#### What the task asks:
In your copy, include every line of the records exactly and no picture at all.

Entries taken from a collection
● ● ● ● ● ● ●

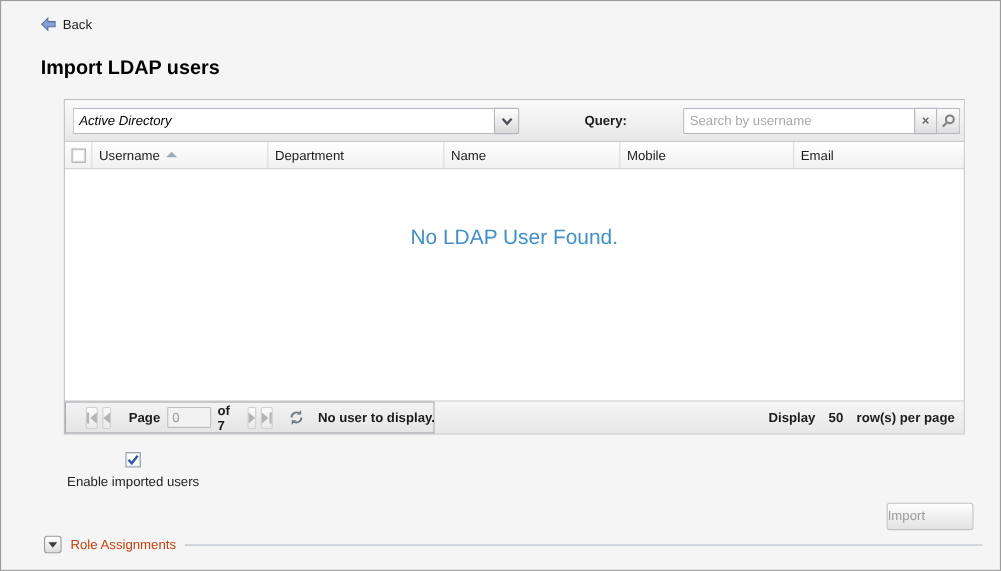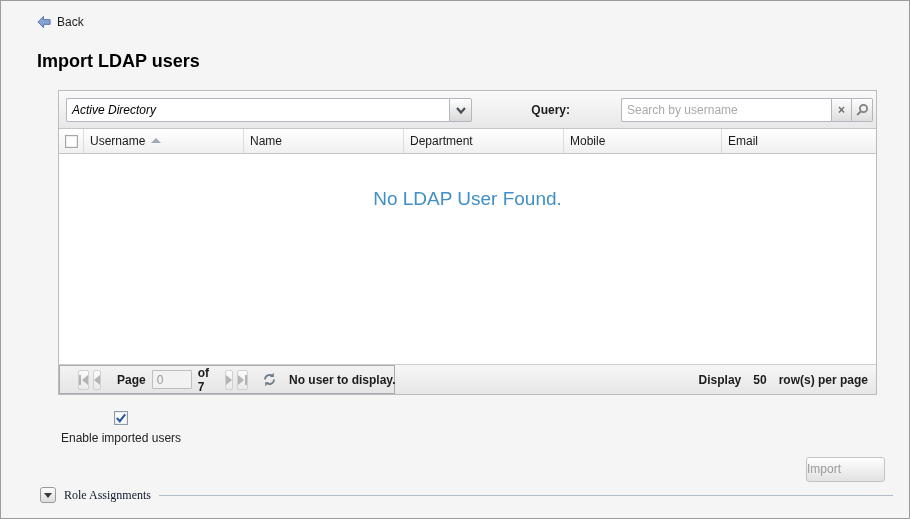--- a/index.html
+++ b/index.html
@@ -178,11 +178,11 @@
         <span>Username</span>
         <span class="sort-asc"></span>
       </div>
+      <div class="hcell c3">
+        <span>Department</span>
+      </div>
       <div class="hcell c2">
         <span>Name</span>
-      </div>
-      <div class="hcell c3">
-        <span>Department</span>
       </div>
       <div class="hcell c4">
         <span>Mobile</span>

● ● ● ● ● ● ●

#### Response to the exercise:
--- a/index.html
+++ b/index.html
@@ -178,11 +178,11 @@
         <span>Username</span>
         <span class="sort-asc"></span>
       </div>
+      <div class="hcell c3">
+        <span>Department</span>
+      </div>
       <div class="hcell c2">
         <span>Name</span>
-      </div>
-      <div class="hcell c3">
-        <span>Department</span>
       </div>
       <div class="hcell c4">
         <span>Mobile</span>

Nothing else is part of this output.